Molly Jong-Fast, The Independent
There is a certain delicious irony to the fact that the guy who traded in wives as if they were auto leases is having his impeachment being led by a 79-year-old pantsuit-wearing feminist — and the man who misled the Queen into letting him suspend Parliament is being censured by a 74-year-old brooch-wearer from the wrong side of the tracks. Yes, Boris Johnson and Donald Trump find themselves stymied by older women. It seems almost too perfect, like a deeply cinematic twist — autocrats on both sides of the Atlantic being stopped by a historically marginalized group, female septuagenarians.
In America, our president’s impeachment is being led by a woman almost 10 years older than the president’s first wife (for those playing at home, that was two wives ago), the one he traded in during the early 90s. Trump may have hated Hillary Clinton but he should be very afraid of Nancy Pelosi. Nancy isn’t afraid of barbs; she once said of Trump’s obsession with his beloved border wall: “It’s like a manhood thing for him — as if manhood could ever be associated with him.”

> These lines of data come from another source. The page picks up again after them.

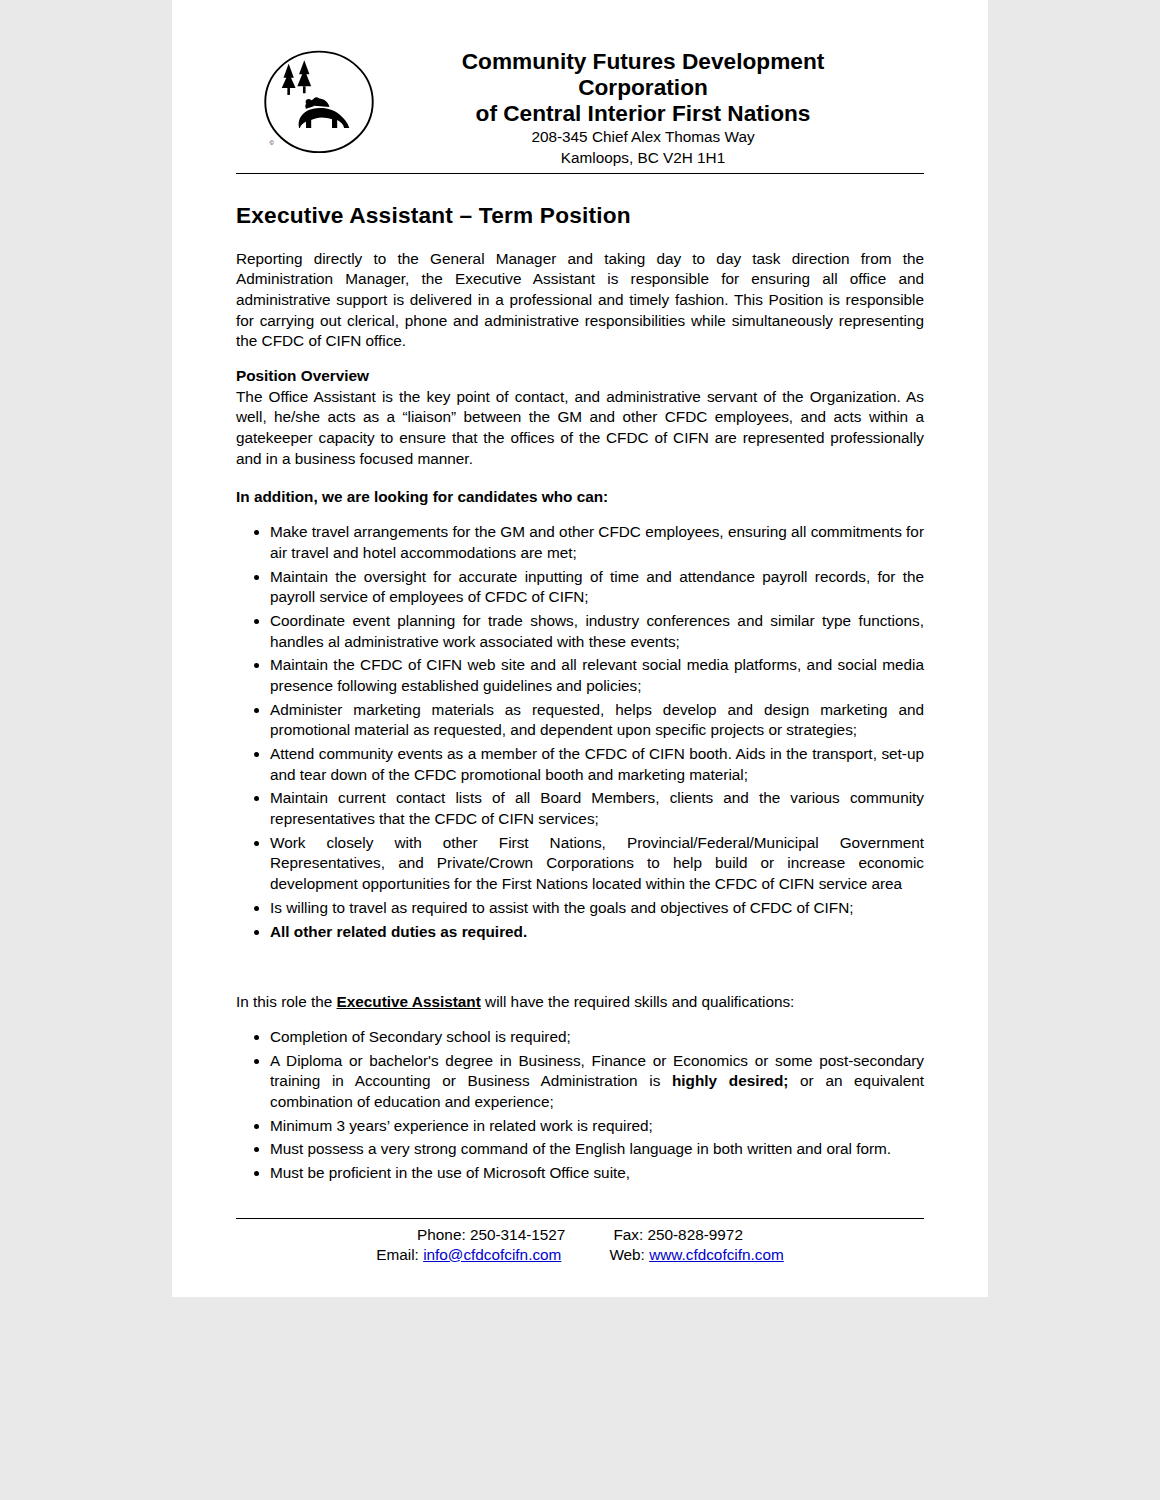©
Community Futures Development Corporation
of Central Interior First Nations
208-345 Chief Alex Thomas Way
Kamloops, BC V2H 1H1
Executive Assistant – Term Position
Reporting directly to the General Manager and taking day to day task direction from the Administration Manager, the Executive Assistant is responsible for ensuring all office and administrative support is delivered in a professional and timely fashion. This Position is responsible for carrying out clerical, phone and administrative responsibilities while simultaneously representing the CFDC of CIFN office.
Position Overview
The Office Assistant is the key point of contact, and administrative servant of the Organization. As well, he/she acts as a “liaison” between the GM and other CFDC employees, and acts within a gatekeeper capacity to ensure that the offices of the CFDC of CIFN are represented professionally and in a business focused manner.
In addition, we are looking for candidates who can:
Make travel arrangements for the GM and other CFDC employees, ensuring all commitments for air travel and hotel accommodations are met;
Maintain the oversight for accurate inputting of time and attendance payroll records, for the payroll service of employees of CFDC of CIFN;
Coordinate event planning for trade shows, industry conferences and similar type functions, handles al administrative work associated with these events;
Maintain the CFDC of CIFN web site and all relevant social media platforms, and social media presence following established guidelines and policies;
Administer marketing materials as requested, helps develop and design marketing and promotional material as requested, and dependent upon specific projects or strategies;
Attend community events as a member of the CFDC of CIFN booth. Aids in the transport, set-up and tear down of the CFDC promotional booth and marketing material;
Maintain current contact lists of all Board Members, clients and the various community representatives that the CFDC of CIFN services;
Work closely with other First Nations, Provincial/Federal/Municipal Government Representatives, and Private/Crown Corporations to help build or increase economic development opportunities for the First Nations located within the CFDC of CIFN service area
Is willing to travel as required to assist with the goals and objectives of CFDC of CIFN;
All other related duties as required.
In this role the Executive Assistant will have the required skills and qualifications:
Completion of Secondary school is required;
A Diploma or bachelor's degree in Business, Finance or Economics or some post-secondary training in Accounting or Business Administration is highly desired; or an equivalent combination of education and experience;
Minimum 3 years’ experience in related work is required;
Must possess a very strong command of the English language in both written and oral form.
Must be proficient in the use of Microsoft Office suite,
Phone: 250-314-1527 Fax: 250-828-9972 Email: info@cfdcofcifn.com Web: www.cfdcofcifn.com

And then there’s Pelosi’s focus. She would have retired if Hillary had won but since Trump is president, she insists in on continuing on in order to hold the president to account.

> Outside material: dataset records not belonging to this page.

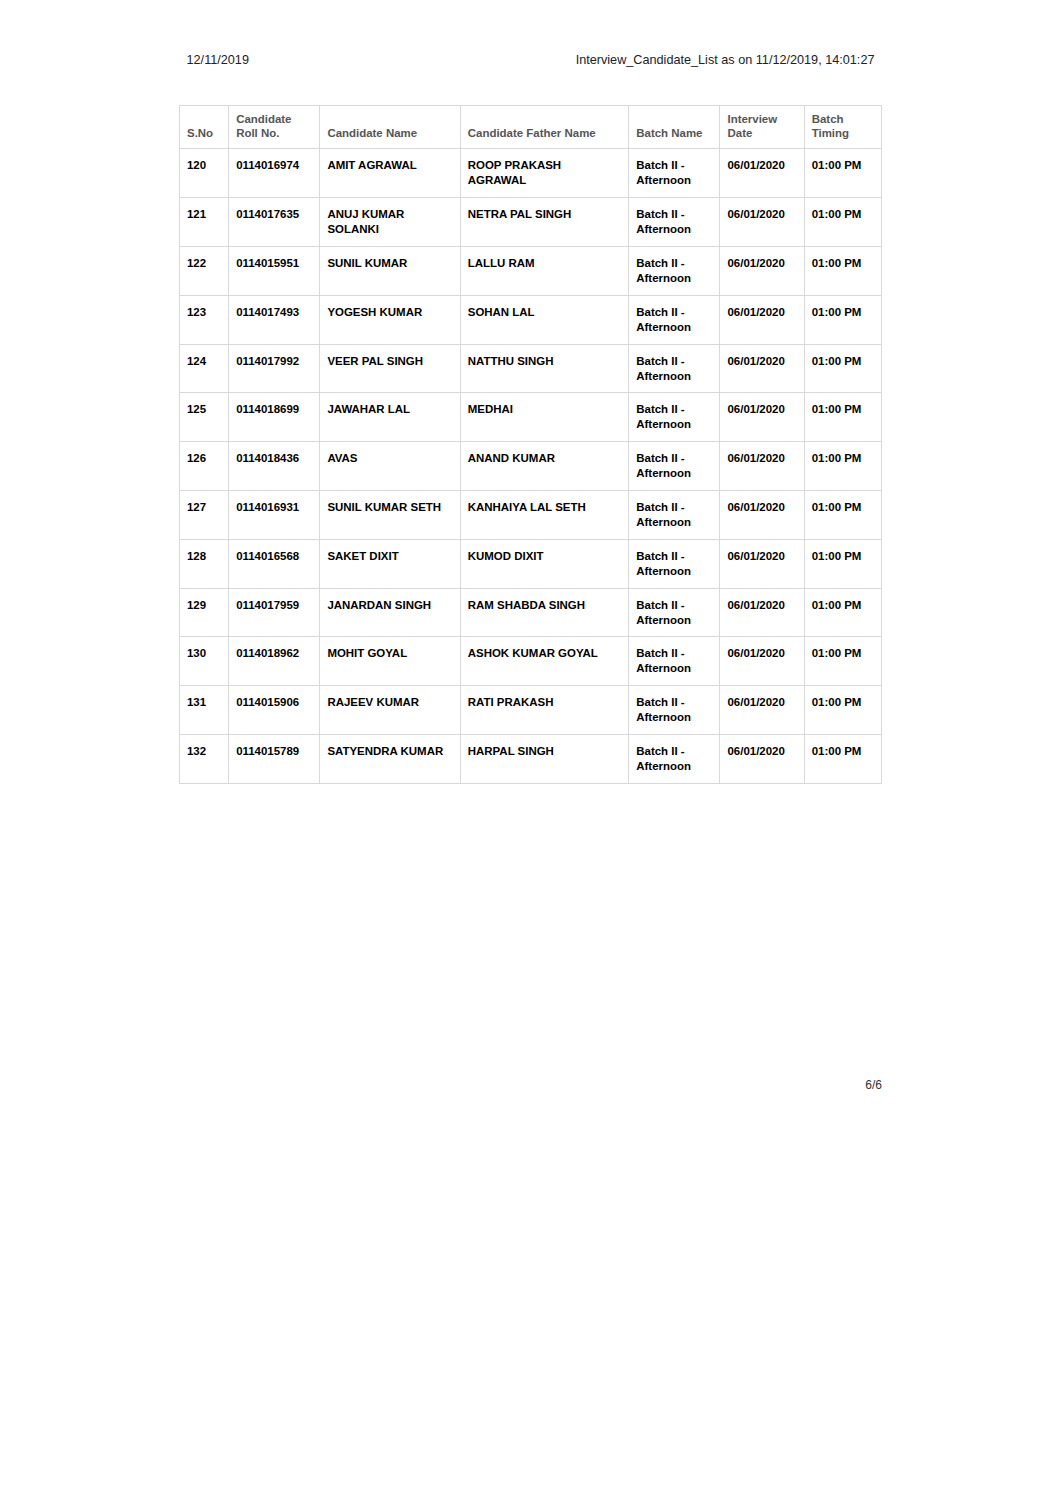12/11/2019 Interview_Candidate_List as on 11/12/2019, 14:01:27
| S.No | Candidate Roll No. | Candidate Name | Candidate Father Name | Batch Name | Interview Date | Batch Timing |
| --- | --- | --- | --- | --- | --- | --- |
| 120 | 0114016974 | AMIT AGRAWAL | ROOP PRAKASH AGRAWAL | Batch II - Afternoon | 06/01/2020 | 01:00 PM |
| 121 | 0114017635 | ANUJ KUMAR SOLANKI | NETRA PAL SINGH | Batch II - Afternoon | 06/01/2020 | 01:00 PM |
| 122 | 0114015951 | SUNIL KUMAR | LALLU RAM | Batch II - Afternoon | 06/01/2020 | 01:00 PM |
| 123 | 0114017493 | YOGESH KUMAR | SOHAN LAL | Batch II - Afternoon | 06/01/2020 | 01:00 PM |
| 124 | 0114017992 | VEER PAL SINGH | NATTHU SINGH | Batch II - Afternoon | 06/01/2020 | 01:00 PM |
| 125 | 0114018699 | JAWAHAR LAL | MEDHAI | Batch II - Afternoon | 06/01/2020 | 01:00 PM |
| 126 | 0114018436 | AVAS | ANAND KUMAR | Batch II - Afternoon | 06/01/2020 | 01:00 PM |
| 127 | 0114016931 | SUNIL KUMAR SETH | KANHAIYA LAL SETH | Batch II - Afternoon | 06/01/2020 | 01:00 PM |
| 128 | 0114016568 | SAKET DIXIT | KUMOD DIXIT | Batch II - Afternoon | 06/01/2020 | 01:00 PM |
| 129 | 0114017959 | JANARDAN SINGH | RAM SHABDA SINGH | Batch II - Afternoon | 06/01/2020 | 01:00 PM |
| 130 | 0114018962 | MOHIT GOYAL | ASHOK KUMAR GOYAL | Batch II - Afternoon | 06/01/2020 | 01:00 PM |
| 131 | 0114015906 | RAJEEV KUMAR | RATI PRAKASH | Batch II - Afternoon | 06/01/2020 | 01:00 PM |
| 132 | 0114015789 | SATYENDRA KUMAR | HARPAL SINGH | Batch II - Afternoon | 06/01/2020 | 01:00 PM |
6/6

Pelosi has been slow to come around to impeachment. This, coupled with the fact that Nancy is a notorious vote-counter, should make the president more than a little nervous. Democrats have been urging her to start impeachment proceedings since January, when they picked up the House in the midterms. While Trump blusters and blunders, Pelosi seems almost amused by the president’s immaturity. But then Nancy seen a lot of men behaving badly in her 17 terms in office, and she’s no stranger to petulant children — after all, she’s a mother of five. Yes, Nancy Pelosi is the type of restrained older women who just has to scare the president. She’s the type of skilled legislator that the president’s administration lacks.

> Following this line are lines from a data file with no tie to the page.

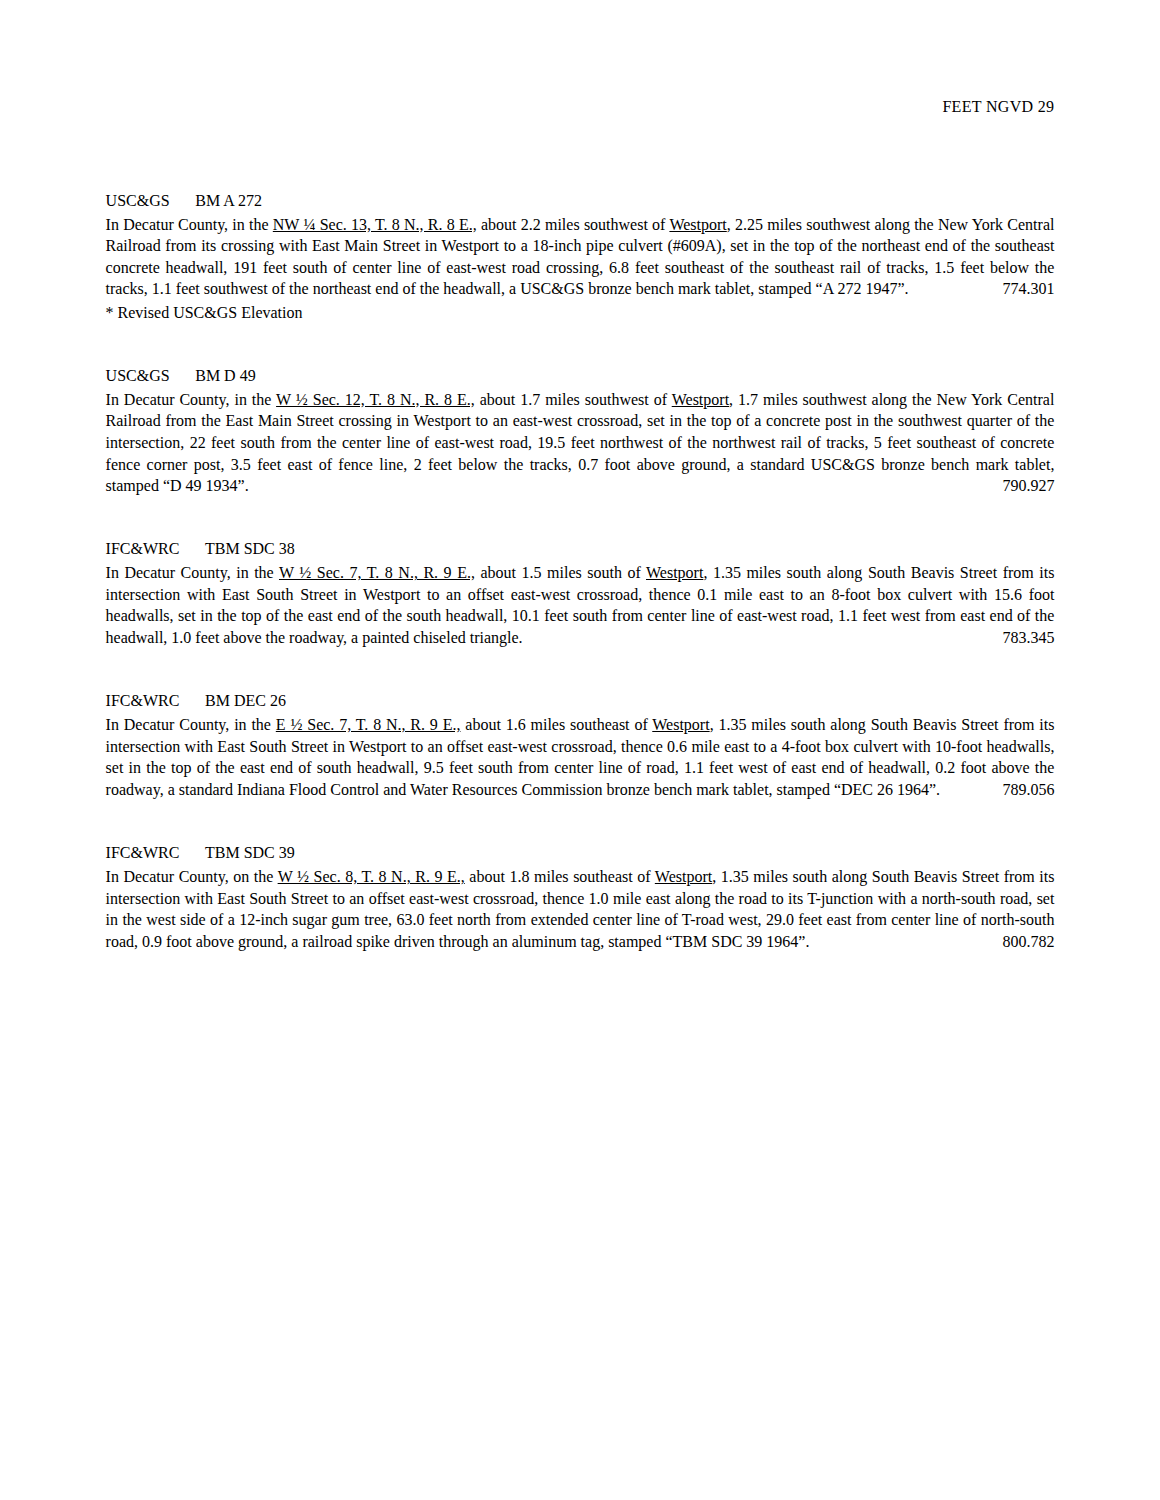FEET NGVD 29
USC&GSBM A 272
In Decatur County, in the NW ¼ Sec. 13, T. 8 N., R. 8 E., about 2.2 miles southwest of Westport, 2.25 miles southwest along the New York Central Railroad from its crossing with East Main Street in Westport to a 18-inch pipe culvert (#609A), set in the top of the northeast end of the southeast concrete headwall, 191 feet south of center line of east-west road crossing, 6.8 feet southeast of the southeast rail of tracks, 1.5 feet below the tracks, 1.1 feet southwest of the northeast end of the headwall, a USC&GS bronze bench mark tablet, stamped “A 272 1947”.774.301
* Revised USC&GS Elevation
USC&GSBM D 49
In Decatur County, in the W ½ Sec. 12, T. 8 N., R. 8 E., about 1.7 miles southwest of Westport, 1.7 miles southwest along the New York Central Railroad from the East Main Street crossing in Westport to an east-west crossroad, set in the top of a concrete post in the southwest quarter of the intersection, 22 feet south from the center line of east-west road, 19.5 feet northwest of the northwest rail of tracks, 5 feet southeast of concrete fence corner post, 3.5 feet east of fence line, 2 feet below the tracks, 0.7 foot above ground, a standard USC&GS bronze bench mark tablet, stamped “D 49 1934”.790.927
IFC&WRCTBM SDC 38
In Decatur County, in the W ½ Sec. 7, T. 8 N., R. 9 E., about 1.5 miles south of Westport, 1.35 miles south along South Beavis Street from its intersection with East South Street in Westport to an offset east-west crossroad, thence 0.1 mile east to an 8-foot box culvert with 15.6 foot headwalls, set in the top of the east end of the south headwall, 10.1 feet south from center line of east-west road, 1.1 feet west from east end of the headwall, 1.0 feet above the roadway, a painted chiseled triangle.783.345
IFC&WRCBM DEC 26
In Decatur County, in the E ½ Sec. 7, T. 8 N., R. 9 E., about 1.6 miles southeast of Westport, 1.35 miles south along South Beavis Street from its intersection with East South Street in Westport to an offset east-west crossroad, thence 0.6 mile east to a 4-foot box culvert with 10-foot headwalls, set in the top of the east end of south headwall, 9.5 feet south from center line of road, 1.1 feet west of east end of headwall, 0.2 foot above the roadway, a standard Indiana Flood Control and Water Resources Commission bronze bench mark tablet, stamped “DEC 26 1964”.789.056
IFC&WRCTBM SDC 39
In Decatur County, on the W ½ Sec. 8, T. 8 N., R. 9 E., about 1.8 miles southeast of Westport, 1.35 miles south along South Beavis Street from its intersection with East South Street to an offset east-west crossroad, thence 1.0 mile east along the road to its T-junction with a north-south road, set in the west side of a 12-inch sugar gum tree, 63.0 feet north from extended center line of T-road west, 29.0 feet east from center line of north-south road, 0.9 foot above ground, a railroad spike driven through an aluminum tag, stamped “TBM SDC 39 1964”.800.782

Across the Atlantic, another false prophet is being tormented by another fierce female in her seventies. And this match is even more fantastic because posh, born-with-a-silver-spoon Boris is being held to account by a self-made woman 20 years his senior. Lady Hale is not just 74; she’s also from the wrong side of the tracks in a world of lords. According to a profile in The Guardian, she worked in a pub while studying for her bar exams, and was the first in her (non-fee-paying) school to go to Cambridge University. Remember when Trump called AOC a “young bartender” in an effort to disparage her? There’s nothing more terrifying to a man like that than a woman who rose to power through hard work and grit.
Lady Hale had some harsh words for Boris: “The effect upon the fundamentals of our democracy was extreme,” she said while reading out a judgment that said the British prime minister misled Queen Elizabeth II when he tried to shut down parliament and force through his chosen Brexit plan. One should just marinate in the differences between Lady Hale, a woman born to modest means who is now President of the Supreme Court in the United Kingdom, and the Queen, who was born into privilege but completely unable to push back on Johnson.
America and Britain now teeter on the edge of oblivion, both countries held hostage by ruthless yet moronic autocrats. But they have met their match with women who they themselves might have considered disposable.
Irony is something that Trumpworld is richly steeped in, so perhaps the emergence of these elderly women as “heroes” of the resistance is deeply apropos. There is something intensely gratifying to me as a woman who watched in horror at the misogyny drummed up by Trumpism to have it extinguished even partially by a woman the president would deem too old to be a 10.